Sony Online Entertainment has now revealed that the details of 24.6 million users and 20,000 credit-card and bank-account numbers may have been compromised.
This development is quite separate to the notorious PlayStation Network security breach; Sony Online Entertainment handles the accounts of Sony's online PC gaming offerings, such as the PC version of DC Universe Online, the EverQuest games and more.
"Our ongoing investigation of illegal intrusions into Sony Online Entertainment systems has discovered that hackers may have obtained personal customer information from SOE systems," wrote Sony Online Entertainment. "We are today advising you that the personal information you provided us in connection with your SOE account may have been stolen in a cyber attack. Stolen information includes, to the extend you provided it to us, the following: name, address (city, state, zip, country), email address, gender, birthdate, phone number, login name and hashed password."

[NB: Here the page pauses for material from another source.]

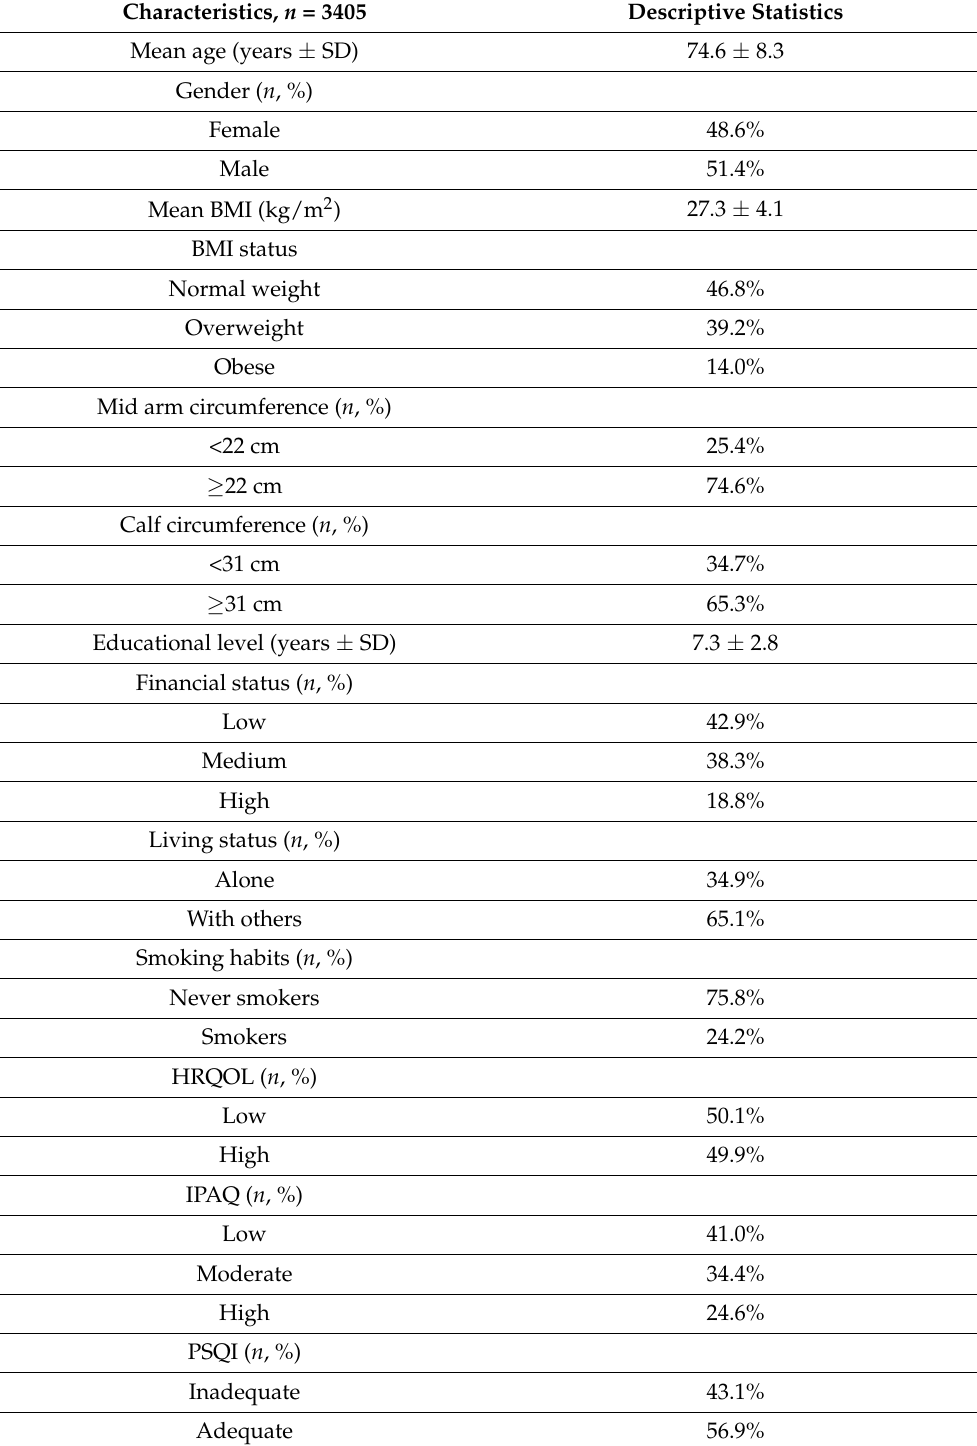
Table 1. Descriptive statistics of the study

"Customers outside the United States should be advised that we further discovered evidence that information from an outdated database from 2007 containing approximately 12,700 non-US customer credit or debit card numbers and expiration dates (but not credit card security codes) and about 10,700 direct debit records listing bank account numbers of certain customers in Germany, Austria, Netherlands and Spain may have also been obtained. We will be notifying each of those customers promptly."
The company contends that it did not believe that Sony Online Entertainment customer data had been accessed, but it's since concluded that this is not the case. Sony Online Entertainment still claims, however, that "there is no evidence that our main credit card database was compromised. It is in a completely separate and secured environment".
In response, Sony Online Entertainment has disabled all SOE game services and "engaged an outside, recognised security firm to conduct a full and complete investigation into what happened" while also attempting to strengthen its security protocols.